[WORK TO BE COMPLETED]:
Look through the entries below and return all lines including the word "down".

[SUPPLIED DATA]:
□ □ □ □ □ □ □

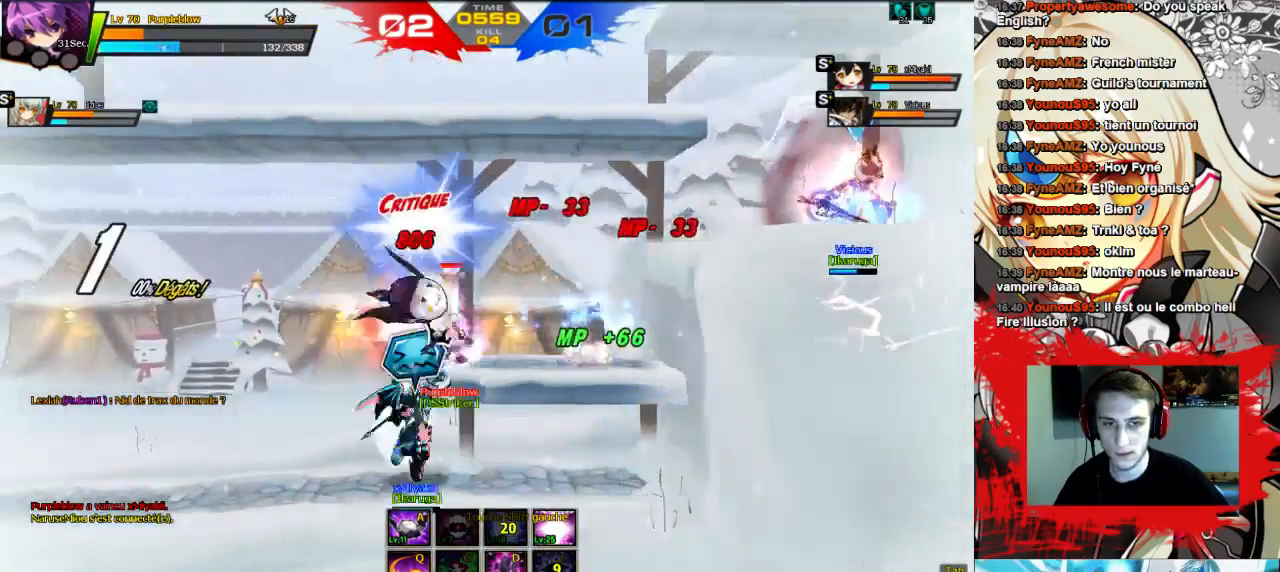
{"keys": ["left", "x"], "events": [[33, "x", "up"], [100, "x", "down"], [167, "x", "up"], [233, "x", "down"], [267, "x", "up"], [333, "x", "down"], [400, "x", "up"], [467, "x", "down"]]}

□ □ □ □ □ □ □

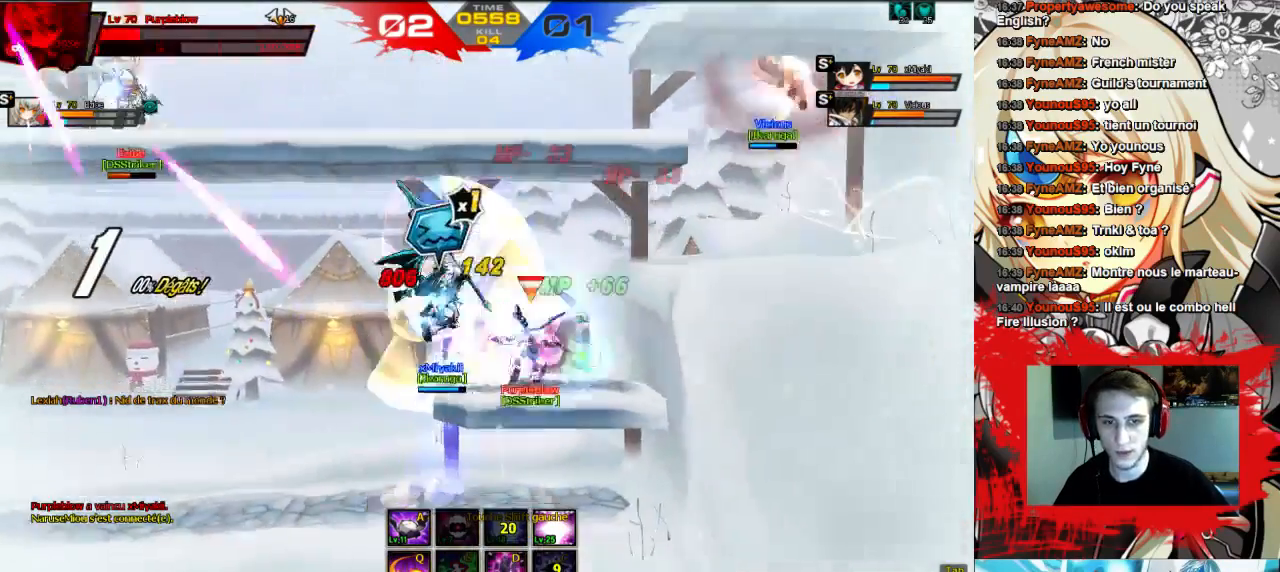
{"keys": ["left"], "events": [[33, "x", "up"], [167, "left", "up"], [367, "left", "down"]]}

□ □ □ □ □ □ □

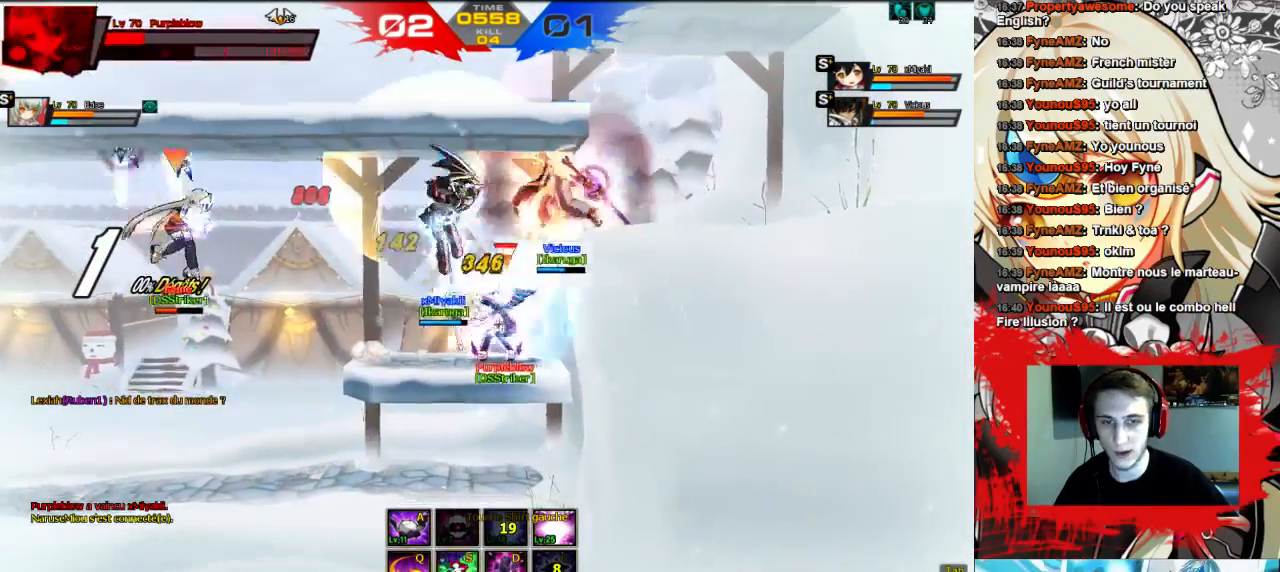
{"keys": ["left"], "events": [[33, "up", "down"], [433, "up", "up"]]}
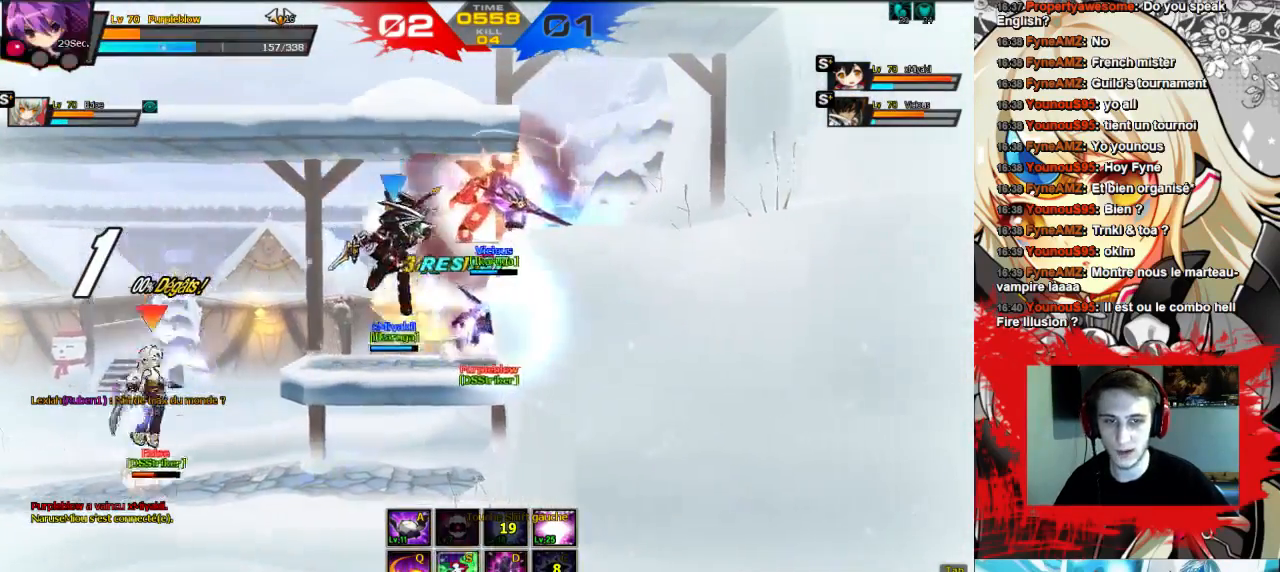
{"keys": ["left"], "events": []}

□ □ □ □ □ □ □

[WRITTEN SOLUTION]:
{"keys": ["left", "x"], "events": [[33, "x", "up"], [100, "x", "down"], [167, "x", "up"], [233, "x", "down"], [267, "x", "up"], [333, "x", "down"], [400, "x", "up"], [467, "x", "down"]]}
{"keys": ["left"], "events": [[33, "x", "up"], [167, "left", "up"], [367, "left", "down"]]}
{"keys": ["left"], "events": [[33, "up", "down"], [433, "up", "up"]]}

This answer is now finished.